Executor executor = Executors.newSingleThreadExecutor();
final List<AsyncResponse> responses = ...;
final Ticker rhtTicker = nyse.getTicker("RHT");
executor.execute(new Runnable() {

   public void run() {
      while (true) {
         String quote = ticker.await();
         synchronized (responses) {
            for (AsyncResponse response : responses) response.resume(quote);
         }
      }
   }
});

So, here we’re starting a background thread that runs continuously using the Executors class from the java.util.concurrent package that comes with the JDK. This thread blocks until a quote for Red Hat is available. Then it loops over every awaiting AsyncResponse to send the quote back to each client. Some of the implementation is missing here, but hopefully you get the idea.

Publish and subscribe

Another great use case for AsyncResponse is publish and subscribe applications, an example being a chat service. Here’s what the server code might look like:

@Path("chat")
public class ChatResource {
   protected List<AsyncResponse> responses = new ArrayList<AsyncResponse>();

   @GET
   @Produces("text/plain")
   public synchronized void receive(@Suspended AsyncResponse response) {
      responses.add(response);
   }

   @POST
   @Consume("text/plain")
   public synchronized void send(String message) {
      for (AsyncResponse response : responses) {
         response.resume(message);
      }
   }
}

This is a really poor chat implementation, as messages could be lost for clients that are repolling, but hopefully it illustrates how you might create such an application. In Chapter 27, we’ll implement a more robust and complete chat service.
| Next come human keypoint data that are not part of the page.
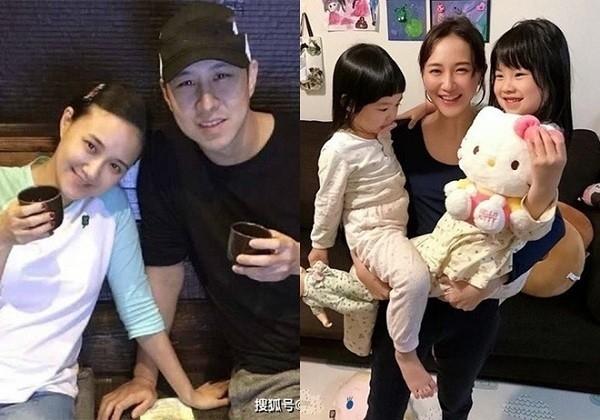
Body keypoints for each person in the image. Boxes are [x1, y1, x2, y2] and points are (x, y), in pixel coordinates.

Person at [357, 17, 567, 419]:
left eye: (462, 70)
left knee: (456, 398)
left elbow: (550, 227)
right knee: (383, 403)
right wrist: (362, 261)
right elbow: (362, 203)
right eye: (435, 70)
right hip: (412, 292)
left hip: (475, 300)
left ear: (479, 75)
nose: (448, 84)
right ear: (422, 74)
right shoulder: (399, 135)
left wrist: (490, 284)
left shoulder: (510, 141)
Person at [99, 3, 300, 420]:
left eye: (222, 76)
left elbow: (373, 263)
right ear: (167, 96)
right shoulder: (167, 161)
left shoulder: (307, 149)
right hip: (272, 383)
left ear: (252, 77)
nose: (206, 103)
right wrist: (145, 376)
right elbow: (164, 275)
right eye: (187, 83)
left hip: (345, 356)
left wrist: (300, 262)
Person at [0, 83, 229, 420]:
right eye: (91, 146)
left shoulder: (111, 209)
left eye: (115, 166)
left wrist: (188, 392)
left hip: (40, 392)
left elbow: (138, 307)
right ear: (66, 122)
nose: (93, 171)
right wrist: (4, 237)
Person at [303, 43, 435, 398]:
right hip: (372, 233)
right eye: (383, 108)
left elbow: (400, 119)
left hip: (394, 230)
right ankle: (405, 352)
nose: (392, 115)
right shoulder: (339, 150)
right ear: (349, 104)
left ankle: (369, 334)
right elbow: (327, 200)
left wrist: (426, 106)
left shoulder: (380, 130)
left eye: (396, 104)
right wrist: (320, 246)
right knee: (414, 278)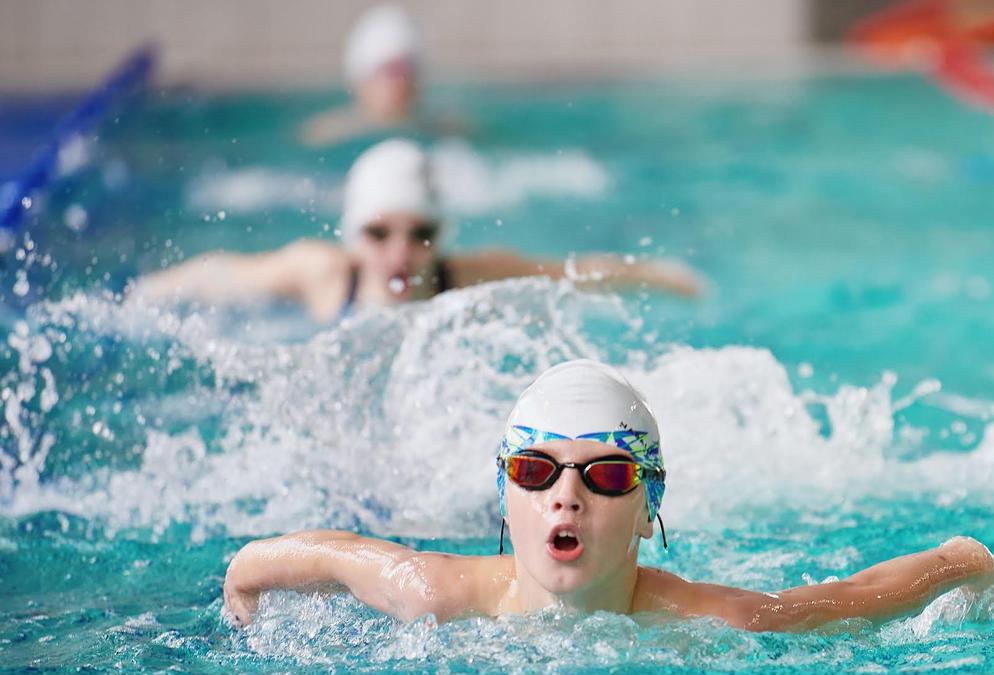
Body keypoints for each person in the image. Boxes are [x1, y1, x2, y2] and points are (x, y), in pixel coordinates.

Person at [223, 359, 994, 629]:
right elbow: (304, 556)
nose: (567, 497)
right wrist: (242, 591)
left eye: (606, 474)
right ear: (504, 498)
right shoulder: (434, 593)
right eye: (535, 471)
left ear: (648, 507)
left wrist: (961, 558)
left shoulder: (704, 618)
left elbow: (845, 600)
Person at [133, 140, 703, 322]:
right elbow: (226, 273)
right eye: (379, 233)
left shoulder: (468, 275)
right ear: (353, 234)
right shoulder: (326, 273)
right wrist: (144, 296)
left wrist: (659, 276)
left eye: (420, 233)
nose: (401, 252)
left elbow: (571, 271)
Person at [299, 4, 458, 146]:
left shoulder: (447, 131)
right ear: (362, 80)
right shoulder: (327, 134)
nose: (401, 81)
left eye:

With protocols like WebSocket13 and Server Sent Events (SSE)14 being supported in most browsers, pure HTTP server push and pub-sub are fast becoming legacy. So, if you’re only going to have browser clients for this kind of app, you’re probably better off using WebSockets or SSE.

Priority scheduling

Sometimes there are certain services that are highly CPU-intensive. If you have too many of these types of requests running, you can completely starve users who are making simple, fast requests. To resolve this issue, you can queue up these expensive requests in a separate thread pool that guarantees that only a few of these expensive operations will happen concurrently:

@Path("orders")
public class OrderResource {

   Executor executor;

   public OrderResource {
      executor = Executors.newSingleThreadExecutor();
   }

   @POST
   @Path("year_to_date_report")
   @Produces("application/json")
   public void ytdReport(final @FormParam("product") String product,
                         @AsyncResponse response) {

      executor.execute( new Runnable() {
         public void run() {
            Report report = generateYTDReportFor(product);
            response.resume(report);
         }
      }

   }


   protected Report generateYTDReportFor(String product) {
      ...
   }
}

Here we’re back to our familiar OrderResource again. We have a ytdReport() method that calculates buying patterns for a specific product for the year to date. We want to allow only one of these requests to execute at a time, as the calculation is extremely expensive. We set up a single-threaded java.util.concurrent.Executor in the OrderResource constructor. The ytdReport() method queues up a Runnable in this Executor that generates the report and sends it back to the client. If the Executor is currently busy generating a report, the request is queued up and executed after that report is finished.